___ PROVIDED DATA ___

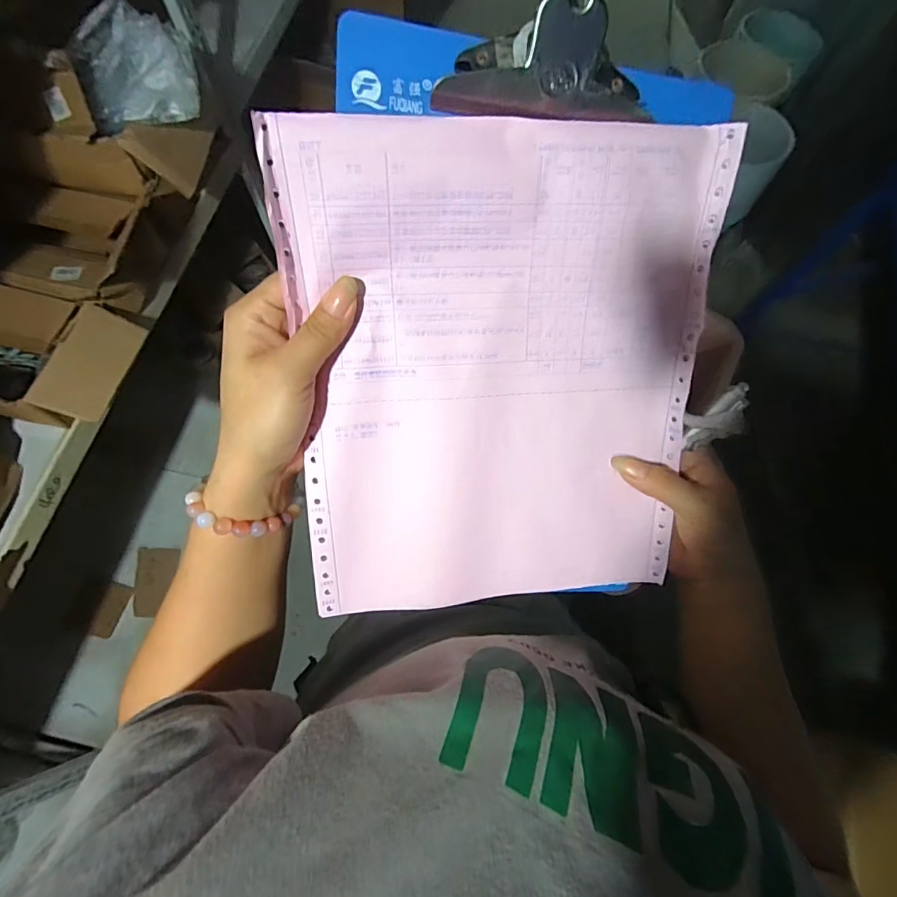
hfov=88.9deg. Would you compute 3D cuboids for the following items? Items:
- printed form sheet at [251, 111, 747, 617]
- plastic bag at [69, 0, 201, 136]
[{"bbox_3d":[0.032,-0.028,0.269,0.229,0.018,0.272,-4,110,-8],"label":"printed form sheet"},{"bbox_3d":[-0.519,-0.634,0.757,0.186,0.092,0.164,-20,73,-7],"label":"plastic bag"}]

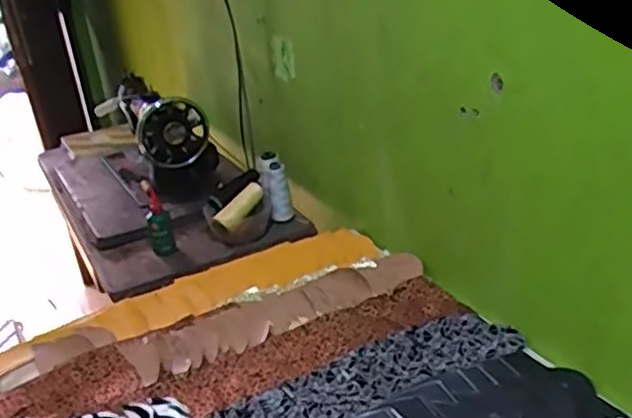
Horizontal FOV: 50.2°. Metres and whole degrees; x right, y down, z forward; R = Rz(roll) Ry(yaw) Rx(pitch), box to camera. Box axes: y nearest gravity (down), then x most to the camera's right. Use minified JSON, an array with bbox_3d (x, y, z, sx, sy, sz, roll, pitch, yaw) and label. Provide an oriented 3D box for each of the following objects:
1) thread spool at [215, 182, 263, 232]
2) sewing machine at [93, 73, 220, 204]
[{"bbox_3d":[-0.136,-0.003,1.238,0.028,0.035,0.110,15,51,39],"label":"thread spool"},{"bbox_3d":[-0.344,-0.152,1.448,0.139,0.207,0.307,-22,30,-29],"label":"sewing machine"}]

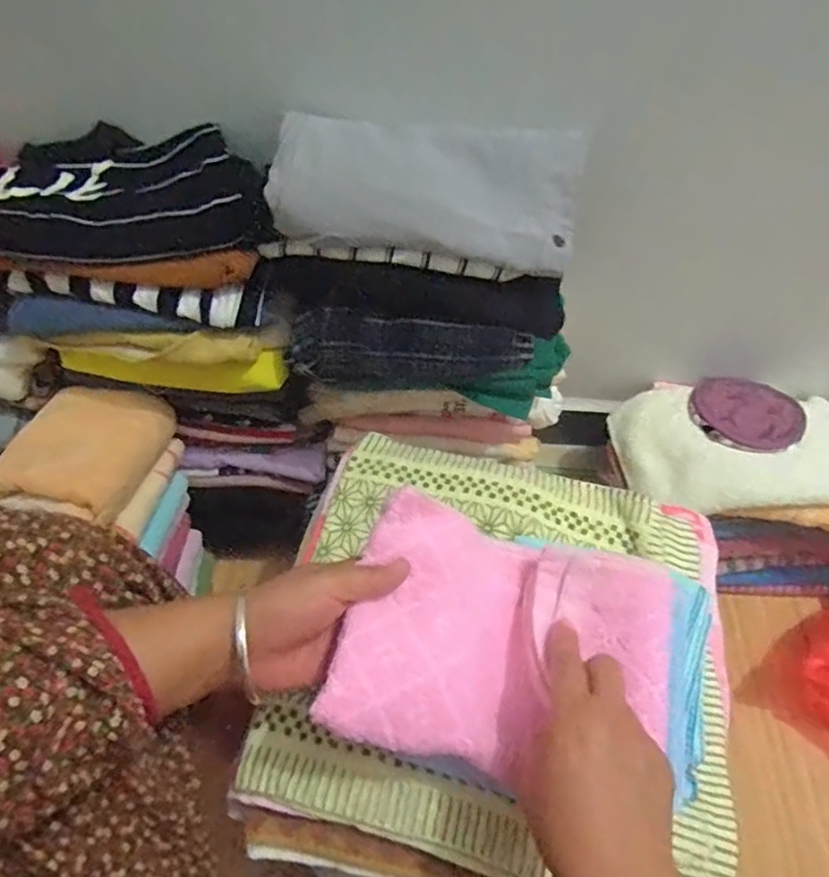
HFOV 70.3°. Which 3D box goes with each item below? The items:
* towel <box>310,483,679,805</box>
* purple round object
[{"bbox_3d":[0.066,0.134,0.383,0.212,0.098,0.151,12,57,7],"label":"towel"},{"bbox_3d":[0.442,-0.034,0.788,0.133,0.033,0.139,0,56,0],"label":"purple round object"}]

___

EXERCISE REQUIREMENTS -> Within the listing above, extract exactly the lines that run from the one containing "1) thread spool at [215, 182, 263, 232]" through the one containing "HFOV 70.3°. Which", excluding any pictures.

RESULT ->
1) thread spool at [215, 182, 263, 232]
2) sewing machine at [93, 73, 220, 204]
[{"bbox_3d":[-0.136,-0.003,1.238,0.028,0.035,0.110,15,51,39],"label":"thread spool"},{"bbox_3d":[-0.344,-0.152,1.448,0.139,0.207,0.307,-22,30,-29],"label":"sewing machine"}]

HFOV 70.3°. Which 3D box goes with each item below? The items:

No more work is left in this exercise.